Hay una preocupante tendencia entre creyentes con respecto a la lectura y estudio de las escrituras. No se tiene un conocimiento del texto mismo, el cual es clave para un mejor entendimiento de la voluntad de Dios. Muchos creyentes obtienen su verso del día de las redes sociales, en lugar de su propia lectura y estudio de la palabra de Dios. El problema con esto es que esos versos desconectados de su contexto teológico, literario, e histórico, se convierten en pobres excusas para un cristianismo cómodo, y sin raíces profundas. Si tu lectura y estudio de la Palabra no te está confrontando, no te está retando, no te está desafiando, no te está sacando de tu zona de confort, no te hace sentir incomodo, es probable que o no estás leyendo debidamente, o estas siendo mal guiado por otros. Enriquécete en las escrituras, pues ellas dan testimonio de Jesús para vida eterna.

 

 

Lenin Francisco Munguia Benavides es de Managua, Nicaragua. Está casado con Emperatriz y tienen un hijo, Mateo.

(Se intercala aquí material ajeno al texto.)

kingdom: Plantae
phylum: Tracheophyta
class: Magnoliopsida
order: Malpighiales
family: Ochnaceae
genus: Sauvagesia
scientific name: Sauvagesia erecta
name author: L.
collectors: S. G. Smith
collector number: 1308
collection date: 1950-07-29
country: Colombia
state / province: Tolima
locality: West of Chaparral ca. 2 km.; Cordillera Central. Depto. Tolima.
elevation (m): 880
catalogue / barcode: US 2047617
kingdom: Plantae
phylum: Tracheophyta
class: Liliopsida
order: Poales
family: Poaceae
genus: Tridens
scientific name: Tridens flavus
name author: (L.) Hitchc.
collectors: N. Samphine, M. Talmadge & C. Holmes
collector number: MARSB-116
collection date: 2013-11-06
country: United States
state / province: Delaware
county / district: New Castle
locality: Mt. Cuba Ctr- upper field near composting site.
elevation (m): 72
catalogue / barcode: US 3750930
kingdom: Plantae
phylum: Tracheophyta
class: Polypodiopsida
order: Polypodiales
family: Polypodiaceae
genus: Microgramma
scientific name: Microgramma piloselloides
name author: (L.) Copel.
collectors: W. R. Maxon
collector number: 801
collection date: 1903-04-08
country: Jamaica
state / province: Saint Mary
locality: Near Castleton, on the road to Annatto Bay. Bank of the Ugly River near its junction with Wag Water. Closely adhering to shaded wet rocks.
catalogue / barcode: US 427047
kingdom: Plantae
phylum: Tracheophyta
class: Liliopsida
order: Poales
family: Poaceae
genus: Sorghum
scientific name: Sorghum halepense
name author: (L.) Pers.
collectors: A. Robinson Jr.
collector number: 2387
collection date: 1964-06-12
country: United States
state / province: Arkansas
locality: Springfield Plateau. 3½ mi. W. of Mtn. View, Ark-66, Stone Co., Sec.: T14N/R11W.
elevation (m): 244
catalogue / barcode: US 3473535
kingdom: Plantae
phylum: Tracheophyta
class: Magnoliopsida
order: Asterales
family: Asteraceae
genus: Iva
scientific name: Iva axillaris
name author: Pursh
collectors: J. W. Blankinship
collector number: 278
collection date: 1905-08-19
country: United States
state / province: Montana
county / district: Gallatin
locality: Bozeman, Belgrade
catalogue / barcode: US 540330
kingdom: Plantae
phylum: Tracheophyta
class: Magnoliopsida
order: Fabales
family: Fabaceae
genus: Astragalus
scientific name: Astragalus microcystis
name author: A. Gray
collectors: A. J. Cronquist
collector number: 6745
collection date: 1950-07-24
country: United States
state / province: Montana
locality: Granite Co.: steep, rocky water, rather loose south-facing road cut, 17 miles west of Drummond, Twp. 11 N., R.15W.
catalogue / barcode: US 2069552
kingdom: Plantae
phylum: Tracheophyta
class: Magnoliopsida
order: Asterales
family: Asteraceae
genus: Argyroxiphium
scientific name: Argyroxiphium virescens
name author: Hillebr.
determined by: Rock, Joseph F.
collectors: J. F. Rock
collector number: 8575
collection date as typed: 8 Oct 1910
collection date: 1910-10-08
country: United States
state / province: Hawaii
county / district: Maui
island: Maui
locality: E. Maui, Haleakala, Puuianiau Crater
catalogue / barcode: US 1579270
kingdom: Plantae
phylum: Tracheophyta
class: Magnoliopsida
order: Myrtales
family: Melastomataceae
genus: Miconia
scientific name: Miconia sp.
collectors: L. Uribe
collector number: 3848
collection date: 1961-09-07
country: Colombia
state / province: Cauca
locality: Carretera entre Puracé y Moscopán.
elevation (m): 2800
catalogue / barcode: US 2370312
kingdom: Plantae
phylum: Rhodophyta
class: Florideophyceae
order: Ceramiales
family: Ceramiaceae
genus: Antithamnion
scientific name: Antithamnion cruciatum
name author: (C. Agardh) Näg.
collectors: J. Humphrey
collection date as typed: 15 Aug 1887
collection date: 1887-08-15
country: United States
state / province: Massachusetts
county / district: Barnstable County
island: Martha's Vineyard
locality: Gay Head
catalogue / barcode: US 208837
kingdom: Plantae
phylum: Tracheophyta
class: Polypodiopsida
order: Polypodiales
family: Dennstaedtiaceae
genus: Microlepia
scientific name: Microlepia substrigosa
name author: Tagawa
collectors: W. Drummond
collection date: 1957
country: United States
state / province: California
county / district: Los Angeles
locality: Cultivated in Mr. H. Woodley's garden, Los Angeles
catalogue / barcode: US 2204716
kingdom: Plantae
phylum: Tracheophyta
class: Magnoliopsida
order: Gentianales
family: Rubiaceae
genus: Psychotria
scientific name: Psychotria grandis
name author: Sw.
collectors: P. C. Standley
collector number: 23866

Se convirtió junto con su esposa en el 2003. Estudiaron en el Instituto Baxter en Tegucigalpa, Honduras desde el 2006 al 2009. Luego Lenin estudió la maestría en divinidades en el Seminario Teológico de Harding en Memphis, TN, EE.UU. Ahora sirve como instructor de Biblia, Director de Vida Estudiantil en el Instituto Baxter y como maestro en una iglesia en Tegucigalpa.